» **WRITTEN TASK**
Show, from the records below, all lines that contain the word "newsletteru".

Entries taken from a collection
_____

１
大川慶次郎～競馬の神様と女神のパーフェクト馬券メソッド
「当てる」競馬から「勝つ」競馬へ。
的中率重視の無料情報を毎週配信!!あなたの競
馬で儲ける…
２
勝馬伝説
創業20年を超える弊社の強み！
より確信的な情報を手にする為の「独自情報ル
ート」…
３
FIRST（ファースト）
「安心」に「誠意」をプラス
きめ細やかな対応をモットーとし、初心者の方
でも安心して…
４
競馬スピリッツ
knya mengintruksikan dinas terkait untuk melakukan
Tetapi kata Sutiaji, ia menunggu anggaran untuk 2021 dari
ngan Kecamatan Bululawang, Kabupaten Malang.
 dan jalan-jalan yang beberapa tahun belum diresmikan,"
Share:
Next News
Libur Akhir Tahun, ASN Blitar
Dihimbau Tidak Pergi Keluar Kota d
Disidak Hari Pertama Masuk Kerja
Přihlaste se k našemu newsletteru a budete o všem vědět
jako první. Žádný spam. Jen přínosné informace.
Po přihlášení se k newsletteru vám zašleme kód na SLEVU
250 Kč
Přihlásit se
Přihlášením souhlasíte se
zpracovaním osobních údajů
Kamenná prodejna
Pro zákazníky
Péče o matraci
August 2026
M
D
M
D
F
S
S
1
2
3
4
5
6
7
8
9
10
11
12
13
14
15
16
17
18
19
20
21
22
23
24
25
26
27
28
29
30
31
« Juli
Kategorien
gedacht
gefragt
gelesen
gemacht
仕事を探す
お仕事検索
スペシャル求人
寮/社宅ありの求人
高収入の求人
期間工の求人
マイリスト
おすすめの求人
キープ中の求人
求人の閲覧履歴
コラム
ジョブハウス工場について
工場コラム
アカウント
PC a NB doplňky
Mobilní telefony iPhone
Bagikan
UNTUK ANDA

_____

» **RESULT OF THIS TASK**
Přihlaste se k našemu newsletteru a budete o všem vědět
Po přihlášení se k newsletteru vám zašleme kód na SLEVU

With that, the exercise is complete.